Selective Sweep Detection
Selective sweep detection was performed to identify genomic regions
undergoing selection. Three separate techniques were used: extended
haplotype homozygosity mapping, a composite likelihood ratio test
(Huber, DeGiorgio et al. 2016), and a Tajima’s D approach (see methods).
The Extended Haplotype Homozygosity test identifies genomic regions with
high local haplotype homozygosity, considered to be a strong indication
of signatures of positive selection (Sabeti, Reich et al. 2002). The
Composite Likelihood Ratio test calculates the likelihood ratio of the
null hypothesis, calculated from the neutral (genome-wide) frequency
spectrum, whilst the alternative hypothesis is calculated using a model
where neutral selection has been altered by recent selection. This
technique can separate out footprints of positive selection from
background selection (Charlesworth 2012). Bermuda (n=21) and Hawaii
(n=25) samples were analysed using each sweep detection technique
separately.
Extended Haplotype Homozygosity (EHH) Mapping
For the Bermuda dataset, a total of 386 putative selective sweep regions
were identified within Bermuda G. gallus genomes using EHH
mapping (Supplementary Table 1). A threshold of 1% of the genome was
selected. The mean selective sweep length was 24kb bases (median 20kb,
sd 12.2kb). For the Kauai population, 351 selective sweeps were
detected, with a mean selective sweep length of 26kb (median 20kb, sd
14.6kb), see Supplementary Table 1. Seventeen of the selective sweeps
detected in the two feral populations overlapped with one another
(permutation test, p < 0.001, see methods and Supplementary
Table 2). To ascertain how many of the selective sweep regions
overlapped with domestication selective sweeps, the selective sweeps
identified in prior studies that focused on G. gallusdomestication were compared with the Kauai and Bermuda selective sweeps.

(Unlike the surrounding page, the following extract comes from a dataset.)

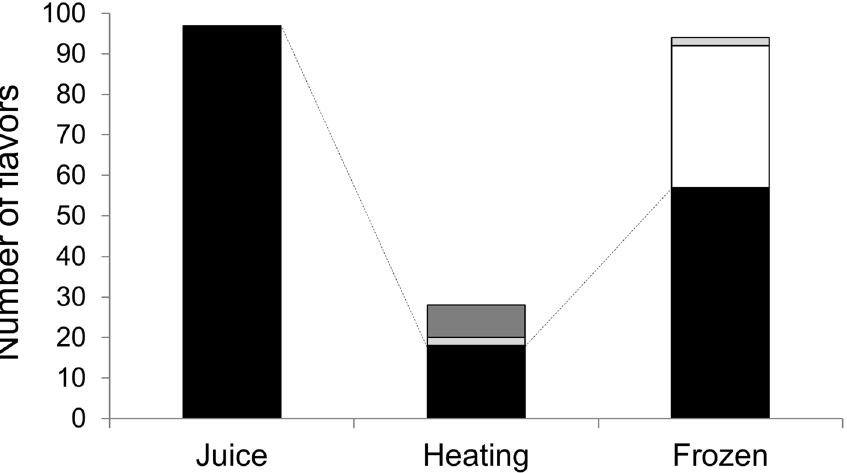
Figure 4. Numbers of flavors in each juice sample. Juice content (black), concentrated generated (light gray), frozen generated (white), and heating generated (dark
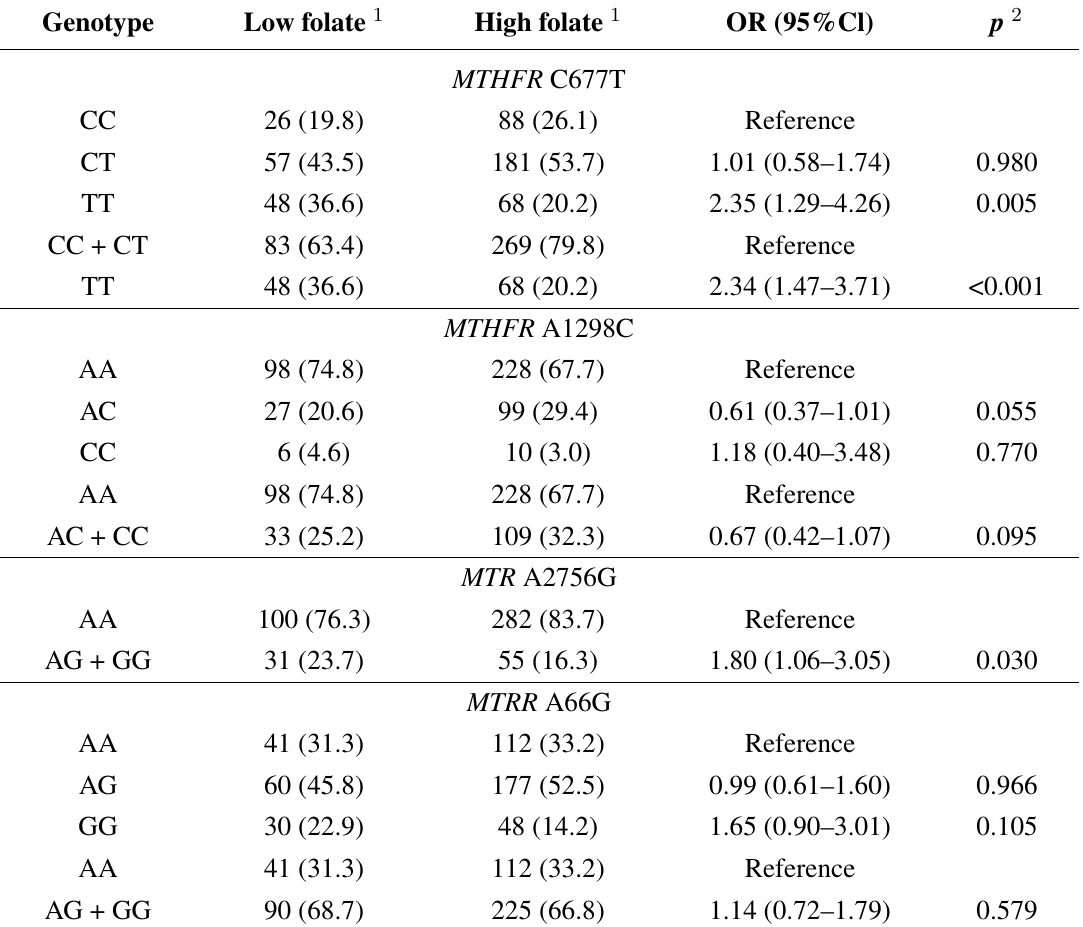
Table 4. Effects of gene polymorphisms on folate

Qanbari et al (Qanbari, Rubin et al. 2019) identified 304 domestication/
improvement selective sweeps in their analysis, with five of these
overlapping Bermudian EHH sweeps (permutation test, p >
0.05), and four of these overlapping Kauai EHH selective sweeps
(permutation test p > 0.05) (see Supplementary Table 3).
Composite Likelihood Ratio (CLR) Mapping
In the Bermudian population we detected a total of 455 selective sweep
regions using CLR mapping (mean 32kb, median 20kb, SD 24.8kb;
Supplementary Table 4), with a significance threshold of 1% of the
genome used. In the Kauai population a total of 456 selective sweep
regions were identified with CLR (mean 32kb, median 20kb, SD 29.6kb). Of
the selective sweep regions identified using CLR in the feral
populations, 44 of these overlap (permutation test, p < 0.001)
(see Supplementary Table 5). When comparing with the domesticated
selective sweeps identified by Qanbari et al, ten of the selective
sweeps detected in Bermuda overlap (permutation test, p >
0.05), and 21 of the Kauai selective sweeps overlap (permutation test, p
< 0.001; see Supplementary Table 3).
Tajimas’s D Mapping
In the Bermuda population, 168 selective sweep regions were identified
(mean 57kb, median 40kb, SD 51.9kb), whilst in the Kauai population 165
selective sweep regions were identified (mean 58kb, median 40kb, SD 38.1
kb), see Supplementary Table 6. Between these two feral populations, 39
selective sweep regions were shared (permutation test, p <
0.001) (Supplementary Table 7). In contrast, Bermuda had 18 overlaps
(permutation test, p < 0.001) with the domestication selective
sweeps from Qanbari et al, and Kauai had 17 overlaps (permutation test,
p < 0.001) (see Supplementary Table 3).